Your response should be an exact reproduction of the data below, beginning at the line containing "- **Error handling**" and ending with the final line.

» Document images with source code
┌──

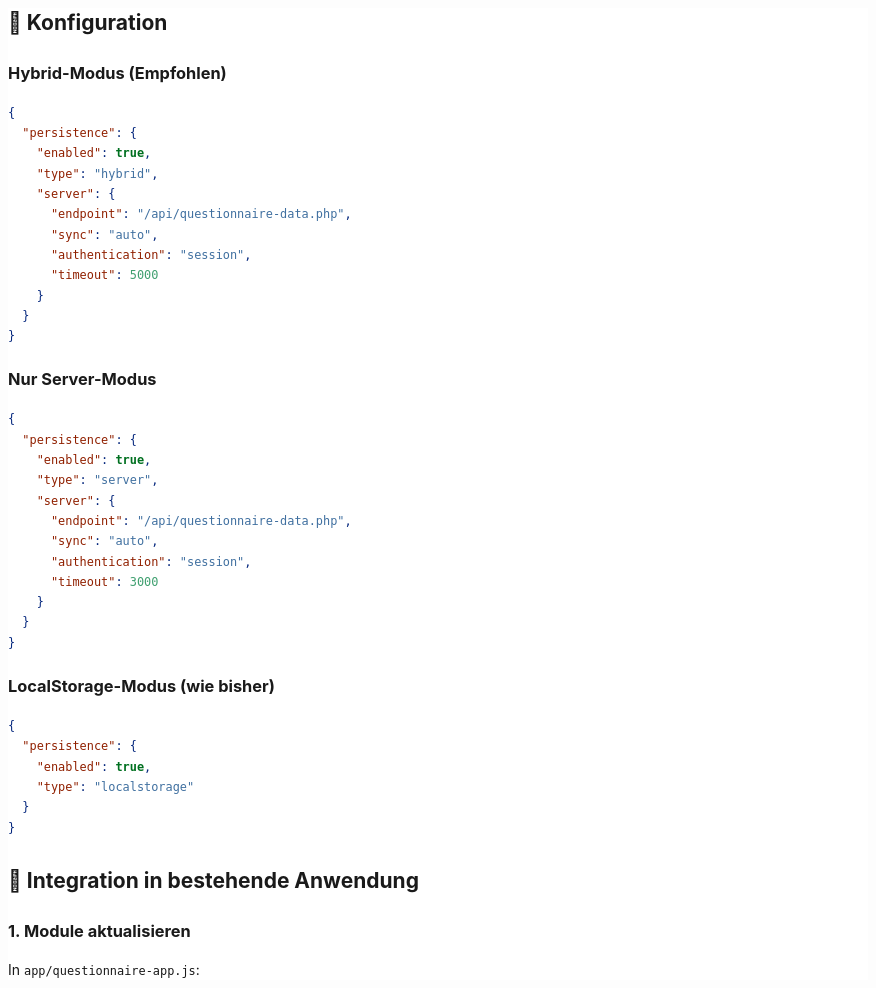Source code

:## 📝 Konfiguration

### Hybrid-Modus (Empfohlen)
```json
{
  "persistence": {
    "enabled": true,
    "type": "hybrid",
    "server": {
      "endpoint": "/api/questionnaire-data.php",
      "sync": "auto",
      "authentication": "session",
      "timeout": 5000
    }
  }
}
```

### Nur Server-Modus
```json
{
  "persistence": {
    "enabled": true,
    "type": "server",
    "server": {
      "endpoint": "/api/questionnaire-data.php",
      "sync": "auto", 
      "authentication": "session",
      "timeout": 3000
    }
  }
}
```

### LocalStorage-Modus (wie bisher)
```json
{
  "persistence": {
    "enabled": true,
    "type": "localstorage"
  }
}
```

## 🔧 Integration in bestehende Anwendung

### 1. Module aktualisieren

In `app/questionnaire-app.js`:
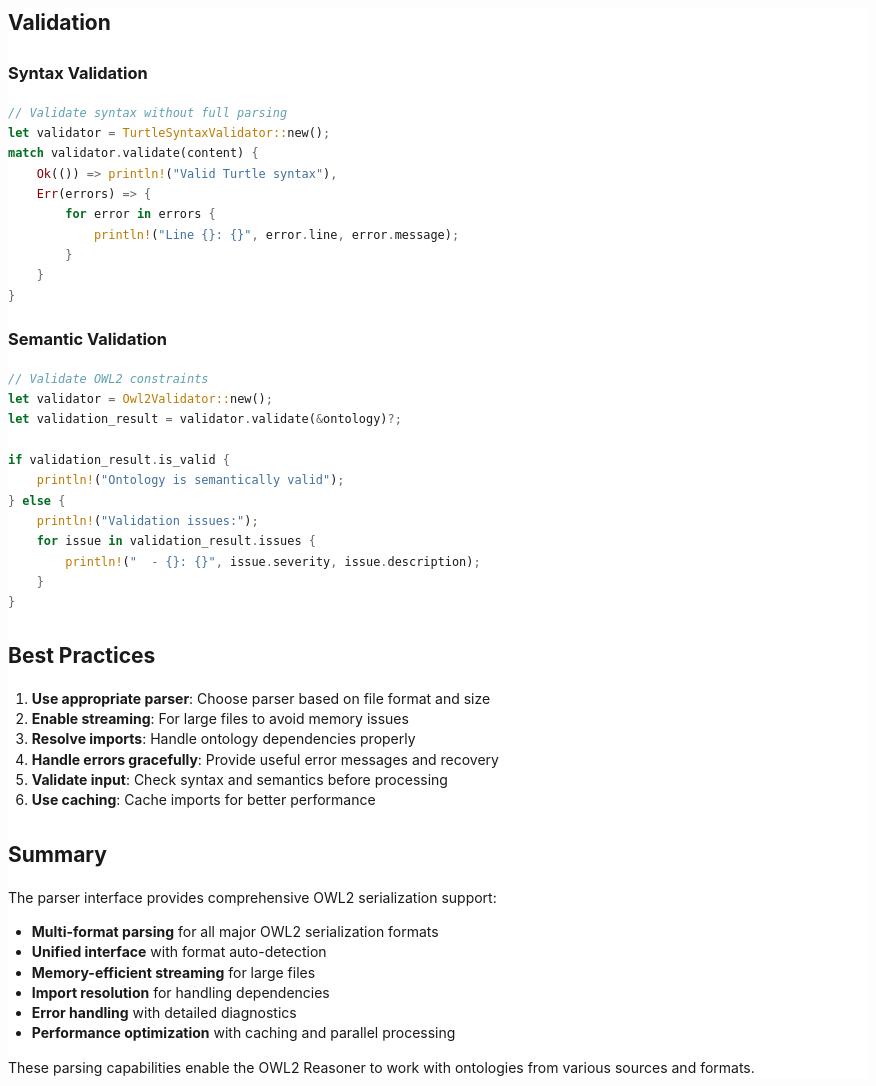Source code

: ## Validation

### Syntax Validation

```rust
// Validate syntax without full parsing
let validator = TurtleSyntaxValidator::new();
match validator.validate(content) {
    Ok(()) => println!("Valid Turtle syntax"),
    Err(errors) => {
        for error in errors {
            println!("Line {}: {}", error.line, error.message);
        }
    }
}
```

### Semantic Validation

```rust
// Validate OWL2 constraints
let validator = Owl2Validator::new();
let validation_result = validator.validate(&ontology)?;

if validation_result.is_valid {
    println!("Ontology is semantically valid");
} else {
    println!("Validation issues:");
    for issue in validation_result.issues {
        println!("  - {}: {}", issue.severity, issue.description);
    }
}
```

## Best Practices

1. **Use appropriate parser**: Choose parser based on file format and size
2. **Enable streaming**: For large files to avoid memory issues
3. **Resolve imports**: Handle ontology dependencies properly
4. **Handle errors gracefully**: Provide useful error messages and recovery
5. **Validate input**: Check syntax and semantics before processing
6. **Use caching**: Cache imports for better performance

## Summary

The parser interface provides comprehensive OWL2 serialization support:

- **Multi-format parsing** for all major OWL2 serialization formats
- **Unified interface** with format auto-detection
- **Memory-efficient streaming** for large files
- **Import resolution** for handling dependencies
- **Error handling** with detailed diagnostics
- **Performance optimization** with caching and parallel processing

These parsing capabilities enable the OWL2 Reasoner to work with ontologies from various sources and formats.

└──

» TASK RESPONSE
- **Error handling** with detailed diagnostics
- **Performance optimization** with caching and parallel processing

These parsing capabilities enable the OWL2 Reasoner to work with ontologies from various sources and formats.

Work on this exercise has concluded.